Tropical convective clouds appear to play an important role in the tropical climate. Recent observations indicate that they are distributed in a tri-modal manner with the cloud tops of the shallow convective mode reaching 2 km, those of the congestus mode reaching 6 km, and the deep convective mode extending to the tropopause. Shallow convection has been observed to serve as a source of moisture in the boundary layer and plays a role in maintaining the trades and its circulation, while the cumulus congestive mode appears to influence surface radiation and precipitation, and is important in moistening the middle troposphere. However, much is still not understood about how these three modes of convection interact, the roles that they serve in the global water and energy balance, and how these modes may change when perturbed by external forcing. Aerosols represent one such external forcing that may have a significant influence on the microphysical, dynamical and precipitation characteristics of tropical convection. The goal of the research to be presented here is to further investigate the impacts of aerosol indirect forcing on the properties and organization of tropical convection.

One way to consider the important connection between convection and the energy budget of the Earth is through the concept of radiative convective equilibrium (RCE). The tropical atmosphere is never far from a state of RCE, and RCE cloud-resolving model (CRM) studies have been successfully used in a number of experiments focusing on the feedbacks between radiation, clouds water vapor and convection in the tropics. In order to achieve the goal of this research, numerous numerical simulations have been conducted using the Regional Atmospheric Modeling System (RAMS) within a RCE framework.
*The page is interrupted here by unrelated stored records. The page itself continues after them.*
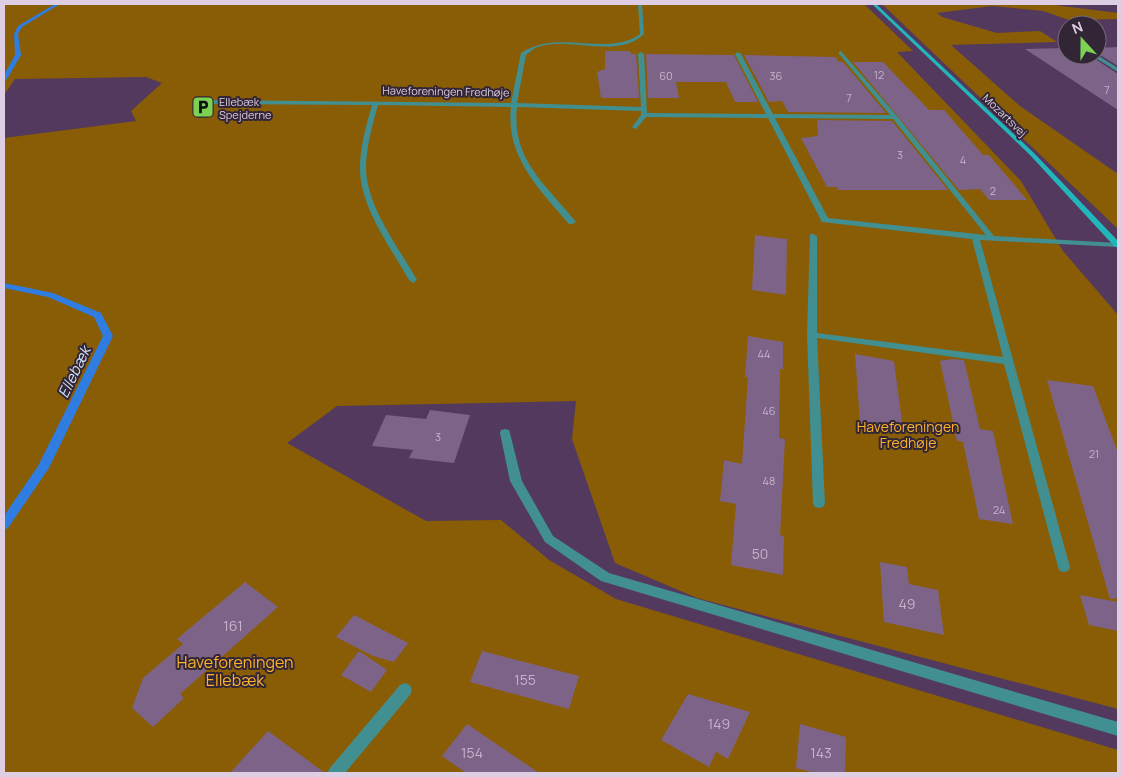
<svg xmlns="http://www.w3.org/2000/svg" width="1122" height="777" font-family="Manrope,sans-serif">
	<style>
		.green { fill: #895d05 }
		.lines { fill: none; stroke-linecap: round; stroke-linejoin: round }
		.stream { fill: #2f7de1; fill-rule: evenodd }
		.building { fill: #7e6389 }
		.lane { fill: #418f90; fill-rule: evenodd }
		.street { fill: #418f90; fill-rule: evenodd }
		.secondary { fill: #21b7ba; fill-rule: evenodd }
		.labels { text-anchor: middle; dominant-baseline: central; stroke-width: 4; stroke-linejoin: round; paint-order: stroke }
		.number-label { font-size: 11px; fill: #c5b3cc }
		.far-street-label { font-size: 11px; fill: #ddcee3; stroke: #322636 }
		.far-poi-label { font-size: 11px; fill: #ddcee3; stroke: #322636; text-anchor: start }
		.park-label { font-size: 14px; fill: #fcb22b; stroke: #322636 }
		.near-number-label { font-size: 14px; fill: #c5b3cc }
		.water-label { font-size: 15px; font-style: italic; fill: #d1e3fc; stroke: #322636 }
		.near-park-label { font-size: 16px; fill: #fcb22b; stroke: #322636 }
	</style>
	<rect width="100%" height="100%" fill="#53395d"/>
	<path class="green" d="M4,4H864L913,51L897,52L1021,181L1063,251L1118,315V709L697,598L615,563L572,439L576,401L337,406L287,443L426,521L501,520L549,560L616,599L1118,750V773H4V138L136,121L131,111L162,83L146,77L15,79L4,95Z
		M882,4H1046L1118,13V19L1069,20L1043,11L992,6L937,13L942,17L997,33L1040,31L1057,42L951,45L1020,106L1118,174V229Z"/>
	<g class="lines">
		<path class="stream" d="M55,4H60L22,27L18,34L21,55L7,79L4,81V75L15,55L14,34L18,26Z
			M4,283L53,293L101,313L113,336L49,468L8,528L4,530V516L38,466L103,336L94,317L48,297L4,288Z"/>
	</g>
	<path class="building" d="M1118,47V66L1097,53V48Z
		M1067,48V55H1089L1118,74V110L1025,49Z
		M605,51H630L631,54H636L639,98H601L597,72L605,69Z
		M646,54L734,55L758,102H735L726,82H676L679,98H648Z
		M744,55L835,57L839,62H843L886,113L788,112L782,101L769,102Z
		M853,62H883L929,110H944L983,155H989L1027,200H989L980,189L959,190Z
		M817,120L892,121L948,190H838L837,187H827L801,138L818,136Z
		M755,235L787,239L786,295L752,290Z
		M748,336L783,342V369H780L779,438L785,439L780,535L784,536L783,575L731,565L736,504L720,501L724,460L742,464L748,377H745Z
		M855,354L894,361L903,430L860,423Z
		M952,359L964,360L980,429L993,431L1013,524L979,519L963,442L957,441L940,361Z
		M1047,380L1093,386L1118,453V598L1110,599Z
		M430,410L470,415L454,463L409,458L413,450L372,446L386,415L426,419Z
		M880,562L907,567L909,584L938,590L944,635L884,622Z
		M245,582L278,607L180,694L184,698L153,727L132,708L143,678L183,644L177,639Z
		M1080,595L1118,602V631L1089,625Z
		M354,615L408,643L394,662L373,656L336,637Z
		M359,651L387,670L371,692L341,675Z
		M482,651L579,676L569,709L470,682Z
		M688,694L750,712L728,759L716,752L709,767L661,740Z
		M467,724L539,773H466L442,756Z
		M800,724L846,737L845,773H815L796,768Z
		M268,731L325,773H230Z"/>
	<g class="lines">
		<path class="lane" d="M638,4H642L644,34C615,61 568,34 535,48C532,50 529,53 526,55L517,103L641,107L638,54L641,52L644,54L647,113L766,114L735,54L738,52L741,54L773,114L890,115L839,54V52L841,51L897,116L994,236L1118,243V247L980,240L1070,567L1068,571L1064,572L1060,571L1058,567L1004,364L817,338L825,504L823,507L819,508L815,507L813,504L807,335L810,234H813L817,236V333L1003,357L972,239L822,222L768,118L646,117L637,128L635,129L632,127L641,115V111L517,107C511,160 547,185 576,222L572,224H569C539,189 505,156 511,107L378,105C372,126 366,148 366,169C367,207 399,248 417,280L413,283L409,280C391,248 360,207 360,169C360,147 366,126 372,105L206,104L203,102L206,100L511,103L521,53C559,28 607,58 640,34ZM775,118L893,119L986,235L828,218Z
			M505,429L509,430L510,433L522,481L553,536L609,573L1118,722V736L601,581L545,542L510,481L500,433L501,430Z
			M405,683L410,685L412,690L410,695L345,773H327L330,768L400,685Z"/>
		<path class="street" d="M1091,55H1097L1118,68V72Z"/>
		<path class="secondary" d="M872,4H876L1034,153L1118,241V247H1115L1030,155Z"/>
	</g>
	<defs>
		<g id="parking-square" transform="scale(1.125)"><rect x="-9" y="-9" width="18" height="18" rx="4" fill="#7dd153" stroke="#322636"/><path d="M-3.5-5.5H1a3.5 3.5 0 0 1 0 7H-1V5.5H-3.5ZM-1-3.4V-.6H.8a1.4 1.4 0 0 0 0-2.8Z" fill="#111"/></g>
	</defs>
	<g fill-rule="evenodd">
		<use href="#parking-square" x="203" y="107"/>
	</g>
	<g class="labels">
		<g class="number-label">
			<text x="879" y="74">12</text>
			<text x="666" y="75">60</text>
			<text x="776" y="75">36</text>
			<text x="1107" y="89">7</text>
			<text x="849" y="97">7</text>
			<text x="900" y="154">3</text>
			<text x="963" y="159">4</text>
			<text x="993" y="190">2</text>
			<text x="764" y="353">44</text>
			<text x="769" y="410">46</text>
			<text x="438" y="436">3</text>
			<text x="1094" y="453">21</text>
			<text x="769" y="480">48</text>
			<text x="999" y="509">24</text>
		</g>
		<g class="far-street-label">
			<text transform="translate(446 91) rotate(1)">Haveforeningen Fredhøje</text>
			<text transform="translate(1005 115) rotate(44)">Mozartsvej</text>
		</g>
		<g class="far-poi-label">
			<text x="219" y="101">Ellebæk<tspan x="219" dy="13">Spejderne</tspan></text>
		</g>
		<g class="park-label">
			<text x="908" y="426">Haveforeningen<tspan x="908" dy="16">Fredhøje</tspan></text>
		</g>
		<g class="near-number-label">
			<text x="760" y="553">50</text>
			<text x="907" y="603">49</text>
			<text x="233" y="625">161</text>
			<text x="525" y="679">155</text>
			<text x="719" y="723">149</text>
			<text x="472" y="752">154</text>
			<text x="821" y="752">143</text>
		</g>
		<g class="water-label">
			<text transform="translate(74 372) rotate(-64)">Ellebæk</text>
		</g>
		<g class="near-park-label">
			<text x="235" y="662">Haveforeningen<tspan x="235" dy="18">Ellebæk</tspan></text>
		</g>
	</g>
	<rect width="1122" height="777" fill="none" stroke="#ddcee3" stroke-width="10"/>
	<g transform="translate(1082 40) rotate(339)"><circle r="24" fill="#322636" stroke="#76697b"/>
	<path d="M0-4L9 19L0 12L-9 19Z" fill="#7dd153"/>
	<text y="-8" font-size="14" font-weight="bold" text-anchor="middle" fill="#ddcee3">N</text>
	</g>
</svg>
RAMS is a sophisticated CRM model that allows for the prognosis of aerosol concentrations. Both two- and three-dimensional simulations have been performed using a grid that spans approximately 10,000 km in the zonal direction, and with horizontal grid spacings ranging from 1 to 2.4 km. When the model is run in three dimensions, a channel configuration is utilized due to memory constraints. The model is initialized using the 00 GMT 5 December 1992 TOGA COARE sounding and convection is initiated by randomized perturbations to the potential temperature. The lower boundary is a fixed ocean surface with a temperature of 300K, and the lateral boundaries are periodic. The model is first run until radiative convective equilibrium is reached. This takes approximately 50 days. Sensitivity tests are then conducted in which a layer of aerosol that can potentially serve as cloud condensation nuclei (CCN) and/or ice nuclei (IN) depending on environmental conditions, is introduced between 2 and 4 km AGL. The amount of aerosol available for activation is then progressively increased from one sensitivity experiment to the next. The impacts of the enhanced aerosol concentrations on numerous aspects of tropical convection will be presented including the tri-modal distribution of convection, the water budget of the tropics, the partitioning between the liquid water and ice species, and the impacts of aerosols on the updraft strength and development.